## Given text
......

Speaking at Bennett University in Greater Noida in India’s Uttar Pradesh, he said the country is open, competitive and delivers services of an inclusive kind to a vast array of territory.

Andrew Michael Spence in Mumbai, India, on February 12, 2010. (Photo by PAL PILLAI/AFP via Getty Images)

By: Shubham Ghosh

NOBEL laureate economist Andrew Michael Spence has praised India saying it has successfully developed the best digital economy and finance architecture globally. The 80-year-old Canadian American shared his views during an interaction with students at Bennett University in Greater Noida in the northern Indian state of Uttar Pradesh.

According to a statement issued by the university, Spence, who won the Nobel prize in Economic Science in 2001, said, “The major economy with the highest potential growth rate right now is India. India has successfully developed by far the best digital economy and finance architecture in the world. It is open, competitive and delivers services of an inclusive kind to a vast array of territory.”

He also pointed out that the world is experiencing a “kind of regime change in the global economy”.

Read: India vows to protect digital citizens from AI harm: Won’t let attempts to succeed, says minister

Tracing the evolution of the global economy after the Second World War (1939-45), the economist said that the 70-year-old global system is “breaking down” due to factors such as pandemics, geopolitical tensions, climate shocks, and others.

......

## Material supplied
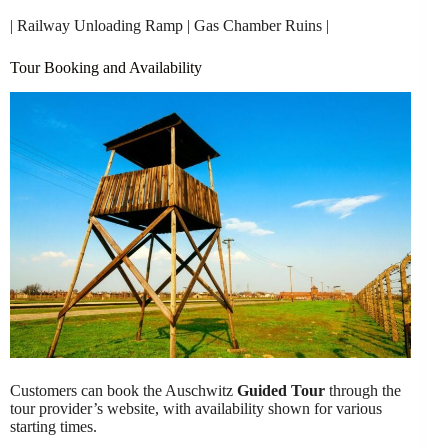
| Railway Unloading Ramp | Gas Chamber Ruins |
Tour Booking and Availability
Customers can book the Auschwitz
Guided Tour
through the
tour provider’s website, with availability shown for various
starting times.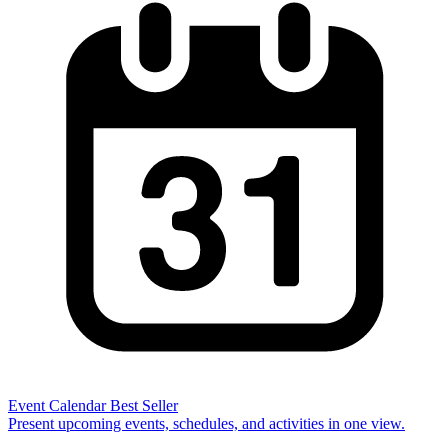
Event Calendar
Best Seller
Present upcoming events, schedules, and activities in one view.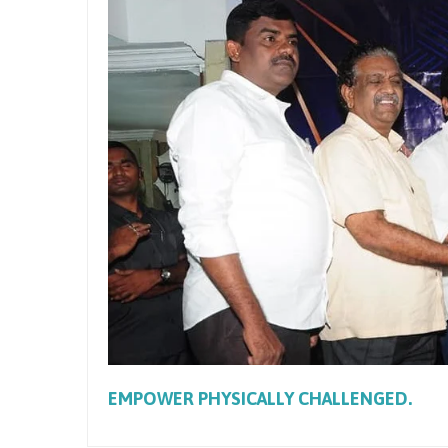
EMPOWER PHYSICALLY CHALLENGED.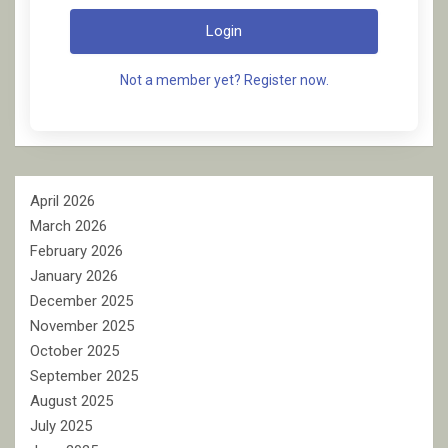
Login
Not a member yet? Register now.
April 2026
March 2026
February 2026
January 2026
December 2025
November 2025
October 2025
September 2025
August 2025
July 2025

......

## The task
Can you write out the part of the article about Andrew Michael Spence that begins at "NOBEL laureate economist" and stops after "of Uttar Pradesh."?

## Answer below
NOBEL laureate economist Andrew Michael Spence has praised India saying it has successfully developed the best digital economy and finance architecture globally. The 80-year-old Canadian American shared his views during an interaction with students at Bennett University in Greater Noida in the northern Indian state of Uttar Pradesh.